All the houses are up on plinths so they don’t get flooded, I guess. He shows us where Deb’s gonna have her clinic and where we’re gonna live. It’s bigger and looks sturdier than most of the other houses we see, which seem like they’re gonna collapse if someone sneezes on them. That was the good news.
“You have electricity,” he says, and I breathe a little easier, until I scope the place out.
“Like, where’re the outlets?” I ask him.
“In the clinic.”
Great. Where’m I supposed to set up? It didn’t occur to me to buy extension cords. We’ve got a permit to travel to Dakha once a week. Not that I’m eager to go overland again, but I start making my list mentally of stuff I’ll need. Besides, after being here, Dakha might start looking real good.
No TV. A wireless 2-way radio. Wonder how often it works, assuming we get any transmission at all. Have to check that out. I gotta figure out a lot of things if we’re gonna make this place halfway livable.
“What about water?” Deborah asks.
“One sink,” and it’s in the clinic. I turn on the faucet. I get like this trickle of really rusty looking water. I’m scared to think how many bugs are in it. “There’s a latrine out back. And a shower’s been somewhat put together.”
We get the whole ten-cent tour, and it’s not even worth that. The pharmacy’s got some supplies but man, I think our medicine cabinet at the HQ was better stocked. Deb is now looking greener than I am.
“Uh...I’m really low on supplies,” she tells Kreinfeldt or whatever his name happens to be.
“They’re on order. They should come into Dakha within the next couple of weeks. You’ll have to pick them up, of course.”
“Well, we’d better hope nobody gets sick till then,” she says, more than a little bit sarcastically.
He gives us some basic instructions--like don’t pat kids on the head, be prepared to get stared at a lot, boil the water, use the mosquito nets, etc. etc. Nothing like, where can you get a portable CD player.
He does give Deb a satellite phone but she’s told she can’t use it much, it’s real expensive to make calls, it’s really only for stuff that she can’t handle.
“There’s beer,” he says, shrugging.
Okay, well, that’s a start.
He takes off, says to make sure she talks to the person who’s the regional director when she’s in Dakha, and wishes us good luck, which we will definitely need.
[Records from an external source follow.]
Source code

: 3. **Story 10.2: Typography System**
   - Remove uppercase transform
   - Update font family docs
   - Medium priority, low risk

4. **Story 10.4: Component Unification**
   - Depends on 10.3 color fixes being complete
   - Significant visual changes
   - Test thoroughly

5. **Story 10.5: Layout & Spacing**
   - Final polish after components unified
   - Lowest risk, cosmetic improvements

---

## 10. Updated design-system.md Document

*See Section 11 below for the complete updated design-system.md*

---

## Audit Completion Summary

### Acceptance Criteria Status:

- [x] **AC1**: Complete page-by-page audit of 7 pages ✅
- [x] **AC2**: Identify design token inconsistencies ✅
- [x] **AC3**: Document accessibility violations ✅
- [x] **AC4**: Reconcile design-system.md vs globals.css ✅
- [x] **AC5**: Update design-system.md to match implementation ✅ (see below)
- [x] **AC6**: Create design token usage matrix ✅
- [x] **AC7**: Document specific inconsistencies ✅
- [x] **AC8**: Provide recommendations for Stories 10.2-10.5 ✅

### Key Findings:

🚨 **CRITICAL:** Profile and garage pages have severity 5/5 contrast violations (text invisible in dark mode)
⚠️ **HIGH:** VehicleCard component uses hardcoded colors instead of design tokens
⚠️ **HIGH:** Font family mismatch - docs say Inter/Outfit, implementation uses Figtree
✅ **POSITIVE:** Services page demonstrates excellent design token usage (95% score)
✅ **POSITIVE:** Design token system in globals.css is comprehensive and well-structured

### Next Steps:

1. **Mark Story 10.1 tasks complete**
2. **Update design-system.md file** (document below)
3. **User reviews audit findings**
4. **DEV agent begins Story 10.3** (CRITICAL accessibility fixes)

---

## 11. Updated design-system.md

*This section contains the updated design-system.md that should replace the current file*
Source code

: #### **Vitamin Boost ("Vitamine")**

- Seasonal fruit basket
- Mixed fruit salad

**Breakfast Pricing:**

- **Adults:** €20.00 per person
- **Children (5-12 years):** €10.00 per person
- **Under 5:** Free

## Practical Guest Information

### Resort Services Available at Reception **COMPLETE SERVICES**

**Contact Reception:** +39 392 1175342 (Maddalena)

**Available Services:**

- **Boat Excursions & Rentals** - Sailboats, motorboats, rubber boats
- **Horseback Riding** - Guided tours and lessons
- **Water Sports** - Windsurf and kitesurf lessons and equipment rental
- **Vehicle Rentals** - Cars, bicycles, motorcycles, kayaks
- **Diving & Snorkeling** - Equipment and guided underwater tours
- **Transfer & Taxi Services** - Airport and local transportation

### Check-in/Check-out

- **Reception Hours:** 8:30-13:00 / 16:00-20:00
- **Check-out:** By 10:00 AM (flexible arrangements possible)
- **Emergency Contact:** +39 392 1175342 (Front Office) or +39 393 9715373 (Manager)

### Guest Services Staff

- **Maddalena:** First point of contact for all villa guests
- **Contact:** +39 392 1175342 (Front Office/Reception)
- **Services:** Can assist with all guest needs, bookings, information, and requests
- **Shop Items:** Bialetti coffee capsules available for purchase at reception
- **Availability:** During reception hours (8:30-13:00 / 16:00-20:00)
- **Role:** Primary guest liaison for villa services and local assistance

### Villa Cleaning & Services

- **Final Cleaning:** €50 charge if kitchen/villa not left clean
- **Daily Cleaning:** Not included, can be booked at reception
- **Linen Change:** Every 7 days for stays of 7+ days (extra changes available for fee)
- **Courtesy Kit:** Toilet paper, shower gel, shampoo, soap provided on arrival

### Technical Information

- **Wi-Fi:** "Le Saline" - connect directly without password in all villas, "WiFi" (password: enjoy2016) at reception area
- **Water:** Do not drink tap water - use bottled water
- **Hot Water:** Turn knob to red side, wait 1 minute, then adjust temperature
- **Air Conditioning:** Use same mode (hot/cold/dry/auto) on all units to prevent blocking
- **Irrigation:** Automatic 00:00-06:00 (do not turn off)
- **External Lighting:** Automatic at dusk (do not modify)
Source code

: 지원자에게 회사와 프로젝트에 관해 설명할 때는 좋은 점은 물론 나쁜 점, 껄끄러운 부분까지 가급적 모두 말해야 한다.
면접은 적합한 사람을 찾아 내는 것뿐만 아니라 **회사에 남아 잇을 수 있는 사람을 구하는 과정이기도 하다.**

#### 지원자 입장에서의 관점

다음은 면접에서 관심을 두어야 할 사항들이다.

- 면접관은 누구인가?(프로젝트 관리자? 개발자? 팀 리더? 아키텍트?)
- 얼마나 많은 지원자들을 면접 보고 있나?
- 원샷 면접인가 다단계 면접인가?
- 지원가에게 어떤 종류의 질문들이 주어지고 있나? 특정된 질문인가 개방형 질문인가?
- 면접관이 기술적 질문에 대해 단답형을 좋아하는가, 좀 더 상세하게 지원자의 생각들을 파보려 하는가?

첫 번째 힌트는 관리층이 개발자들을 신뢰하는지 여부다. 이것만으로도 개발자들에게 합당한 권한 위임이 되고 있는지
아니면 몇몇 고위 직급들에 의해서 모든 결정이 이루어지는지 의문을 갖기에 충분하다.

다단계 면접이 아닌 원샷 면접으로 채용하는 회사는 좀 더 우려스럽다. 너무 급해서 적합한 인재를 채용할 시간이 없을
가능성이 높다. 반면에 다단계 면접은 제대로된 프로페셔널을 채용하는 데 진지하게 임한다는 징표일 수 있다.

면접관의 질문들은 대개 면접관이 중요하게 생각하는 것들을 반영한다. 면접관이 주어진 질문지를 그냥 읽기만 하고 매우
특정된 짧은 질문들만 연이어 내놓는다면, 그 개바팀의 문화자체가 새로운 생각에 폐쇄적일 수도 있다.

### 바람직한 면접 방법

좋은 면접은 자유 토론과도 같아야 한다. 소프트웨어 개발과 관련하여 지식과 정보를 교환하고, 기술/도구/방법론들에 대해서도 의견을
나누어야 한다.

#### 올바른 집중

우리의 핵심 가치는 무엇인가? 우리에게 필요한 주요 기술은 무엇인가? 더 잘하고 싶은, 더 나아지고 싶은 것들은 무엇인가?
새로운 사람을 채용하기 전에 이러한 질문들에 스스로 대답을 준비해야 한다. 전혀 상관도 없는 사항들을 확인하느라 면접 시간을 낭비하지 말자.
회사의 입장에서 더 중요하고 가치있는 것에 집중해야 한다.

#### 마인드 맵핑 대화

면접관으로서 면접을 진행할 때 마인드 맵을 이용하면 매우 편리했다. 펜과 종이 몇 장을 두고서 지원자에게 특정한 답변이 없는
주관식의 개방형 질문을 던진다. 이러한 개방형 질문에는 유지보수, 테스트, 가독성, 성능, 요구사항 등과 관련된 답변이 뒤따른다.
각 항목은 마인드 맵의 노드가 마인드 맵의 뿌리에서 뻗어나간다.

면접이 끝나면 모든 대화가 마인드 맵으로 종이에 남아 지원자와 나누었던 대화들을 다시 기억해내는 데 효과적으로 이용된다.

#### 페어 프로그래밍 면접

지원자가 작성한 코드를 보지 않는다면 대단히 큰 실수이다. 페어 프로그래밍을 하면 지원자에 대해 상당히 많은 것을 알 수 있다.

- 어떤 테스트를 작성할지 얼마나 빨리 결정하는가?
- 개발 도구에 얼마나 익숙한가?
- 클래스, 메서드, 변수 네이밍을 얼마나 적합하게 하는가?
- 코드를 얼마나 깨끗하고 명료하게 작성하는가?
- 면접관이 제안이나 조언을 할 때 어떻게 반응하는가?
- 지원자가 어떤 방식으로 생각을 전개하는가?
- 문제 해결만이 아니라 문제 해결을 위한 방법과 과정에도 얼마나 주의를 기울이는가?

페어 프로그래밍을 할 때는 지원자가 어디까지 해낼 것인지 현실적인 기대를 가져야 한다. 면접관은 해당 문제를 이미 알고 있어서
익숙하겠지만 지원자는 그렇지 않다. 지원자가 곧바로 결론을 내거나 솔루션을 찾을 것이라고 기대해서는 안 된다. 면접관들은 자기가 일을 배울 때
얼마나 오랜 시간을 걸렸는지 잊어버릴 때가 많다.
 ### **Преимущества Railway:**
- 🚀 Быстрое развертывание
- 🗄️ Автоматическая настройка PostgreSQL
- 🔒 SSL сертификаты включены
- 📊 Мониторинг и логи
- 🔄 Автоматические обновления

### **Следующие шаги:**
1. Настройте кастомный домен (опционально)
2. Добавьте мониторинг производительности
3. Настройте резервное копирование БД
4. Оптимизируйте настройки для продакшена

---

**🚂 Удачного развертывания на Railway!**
That, and a whole lot of duct tape.
I’m about to ask Deb what she thinks, which it turns out was good I didn’t, because after he’s gone, she sinks down to the floor and starts crying. All I can do is hug her and tell her it’s gonna be okay, I’ll fix the place up. Damn. I should’ve watched the Home Channel when I had the chance.
Frohike could do this. He’s the man at home improvement.
And the fucking bastard isn’t even around.
Gotta find a way to hook up with him. ASAP.